RECORDS TO USE:
————————
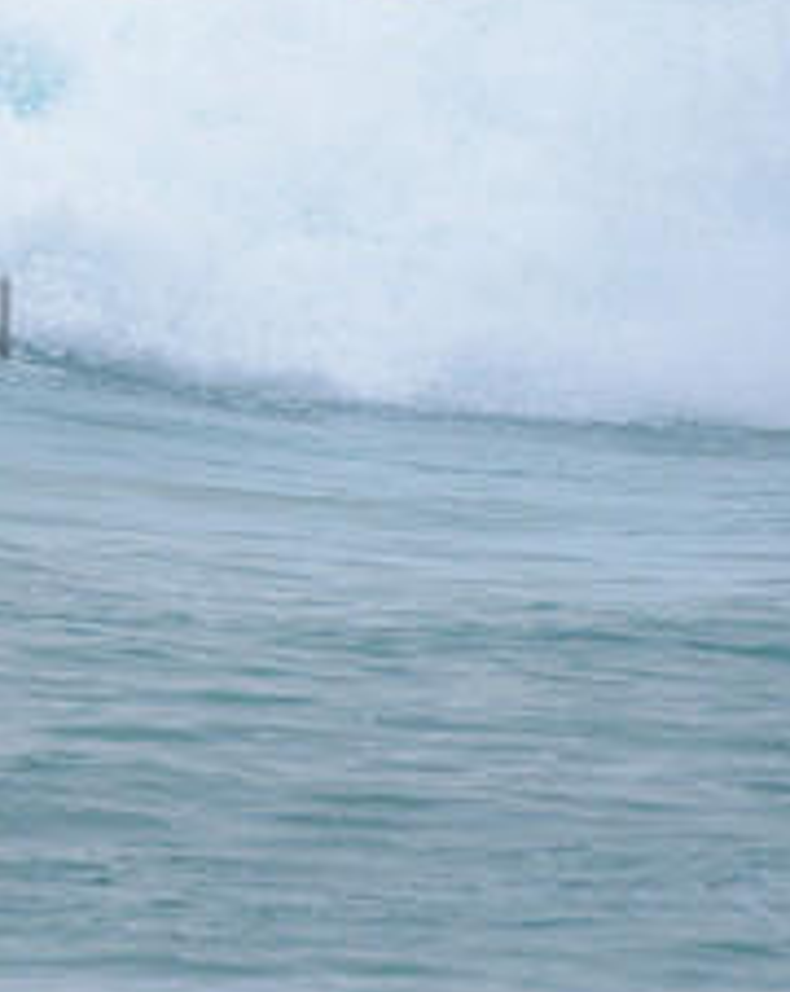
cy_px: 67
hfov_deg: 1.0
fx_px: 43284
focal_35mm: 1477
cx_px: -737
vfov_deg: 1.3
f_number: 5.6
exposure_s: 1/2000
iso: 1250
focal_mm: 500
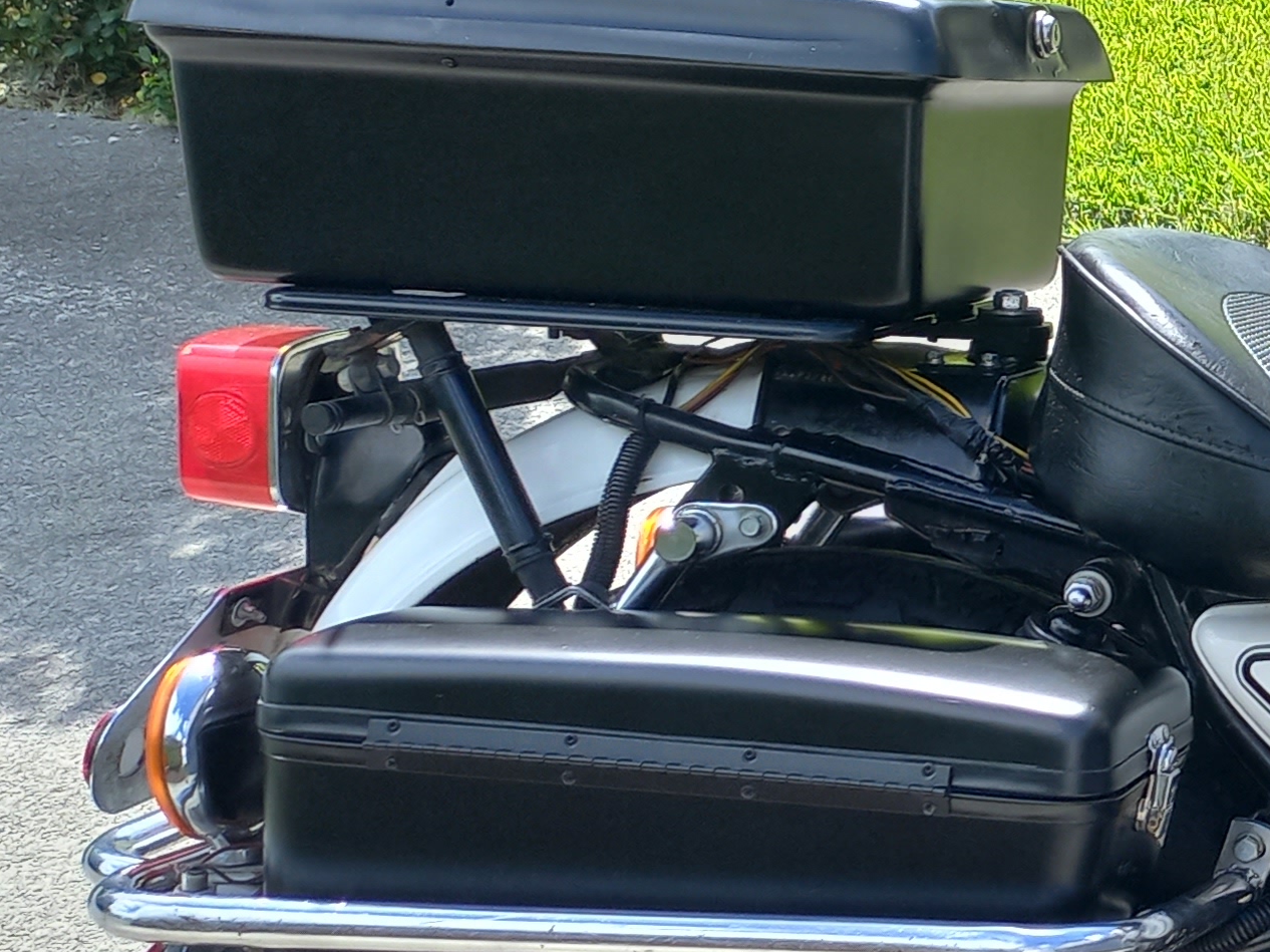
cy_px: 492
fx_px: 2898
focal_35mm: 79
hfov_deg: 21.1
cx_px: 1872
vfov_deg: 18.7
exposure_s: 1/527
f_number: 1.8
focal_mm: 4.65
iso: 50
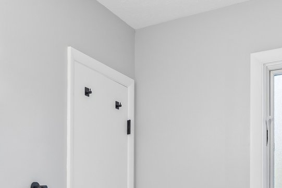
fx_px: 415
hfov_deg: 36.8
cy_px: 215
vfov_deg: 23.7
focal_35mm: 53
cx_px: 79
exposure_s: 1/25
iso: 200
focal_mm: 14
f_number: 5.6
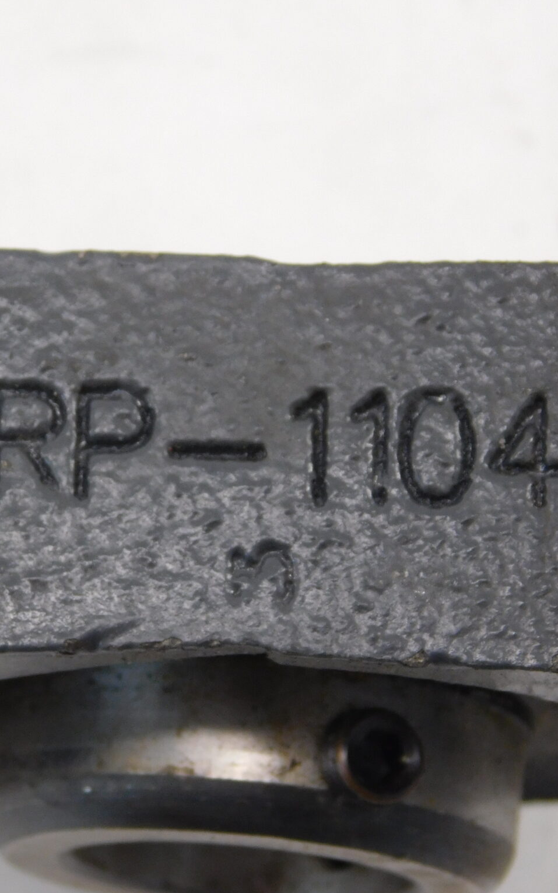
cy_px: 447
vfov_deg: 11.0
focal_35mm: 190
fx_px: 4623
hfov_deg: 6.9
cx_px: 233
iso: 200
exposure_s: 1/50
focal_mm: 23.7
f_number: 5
————————
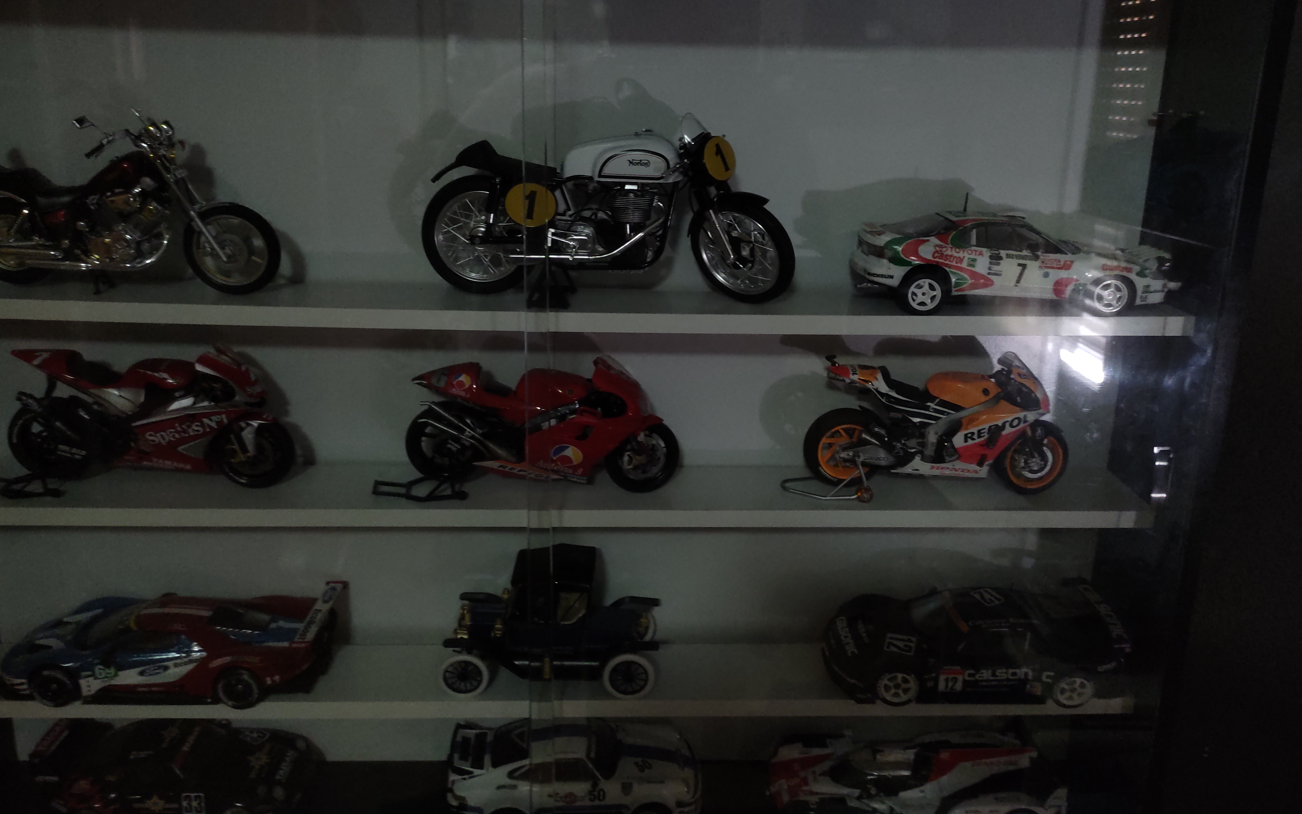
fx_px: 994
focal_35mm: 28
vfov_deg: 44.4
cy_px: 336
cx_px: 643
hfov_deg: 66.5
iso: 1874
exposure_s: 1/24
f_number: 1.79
————————
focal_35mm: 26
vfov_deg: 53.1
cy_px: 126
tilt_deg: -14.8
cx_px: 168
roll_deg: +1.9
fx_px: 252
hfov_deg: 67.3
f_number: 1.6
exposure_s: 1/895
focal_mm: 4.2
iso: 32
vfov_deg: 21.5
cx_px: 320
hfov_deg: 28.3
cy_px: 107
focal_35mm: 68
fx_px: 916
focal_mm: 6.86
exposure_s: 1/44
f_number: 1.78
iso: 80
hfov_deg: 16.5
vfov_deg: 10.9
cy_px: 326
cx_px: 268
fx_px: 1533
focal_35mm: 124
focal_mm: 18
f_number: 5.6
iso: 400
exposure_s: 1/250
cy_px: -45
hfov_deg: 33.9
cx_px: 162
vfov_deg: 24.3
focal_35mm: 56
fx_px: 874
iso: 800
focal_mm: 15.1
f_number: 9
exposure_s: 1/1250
————————
DIRECTIONS:
The required answer is the exact run of lines above starting at the line with "fx_px: 1533" and ending at the line with "exposure_s: 1/1250", with both ends present.

ANSWER:
fx_px: 1533
focal_35mm: 124
focal_mm: 18
f_number: 5.6
iso: 400
exposure_s: 1/250
cy_px: -45
hfov_deg: 33.9
cx_px: 162
vfov_deg: 24.3
focal_35mm: 56
fx_px: 874
iso: 800
focal_mm: 15.1
f_number: 9
exposure_s: 1/1250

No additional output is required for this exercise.